Although we have attempted this hybrid closure of apical MVSD primarily in patients with associated cardiac problems requiring the surgical procedure, an isolate of apical MVSD patients can have benefits from this approach such as short procedure time, avoidance of CPB, small surgical scar, and immediate handling for possible complications. The limitations of this study include a small patient sample, short follow-up, and the lack of randomization.
In conclusion, in our small series, the hybrid approach with the ADO was an effective option for apical MVSD closure.
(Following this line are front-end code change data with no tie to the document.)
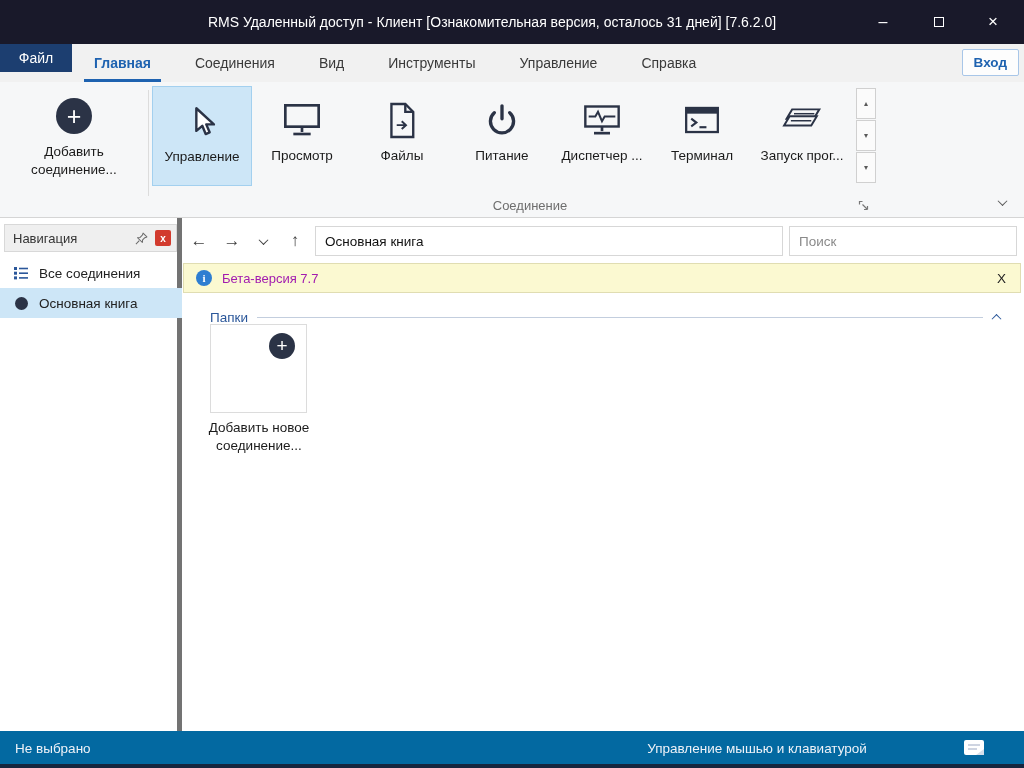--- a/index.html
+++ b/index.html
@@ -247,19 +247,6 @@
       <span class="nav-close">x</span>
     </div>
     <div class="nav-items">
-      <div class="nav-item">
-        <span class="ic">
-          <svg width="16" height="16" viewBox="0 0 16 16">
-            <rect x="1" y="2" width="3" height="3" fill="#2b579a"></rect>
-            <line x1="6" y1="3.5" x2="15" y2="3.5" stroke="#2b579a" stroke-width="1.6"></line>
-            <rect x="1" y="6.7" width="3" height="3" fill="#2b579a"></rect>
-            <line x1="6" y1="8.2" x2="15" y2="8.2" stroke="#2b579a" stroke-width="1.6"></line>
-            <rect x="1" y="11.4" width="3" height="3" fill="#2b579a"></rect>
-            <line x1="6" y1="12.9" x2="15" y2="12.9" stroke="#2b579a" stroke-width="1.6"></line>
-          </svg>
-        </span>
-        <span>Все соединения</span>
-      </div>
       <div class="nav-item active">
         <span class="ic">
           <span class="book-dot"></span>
Although we should pay more attention to the delivery system and device position and select the RV puncture site more carefully in small infants, it is expected that we can do this procedure with low complication rate if only we keep several important points under consideration. With more experience, perventricular closure using an ADO can provide effective, one-stage repair in small infants with large apical MVSD and associated cardiac problems.
Notes
No potential conflict of interest relevant to this article was reported.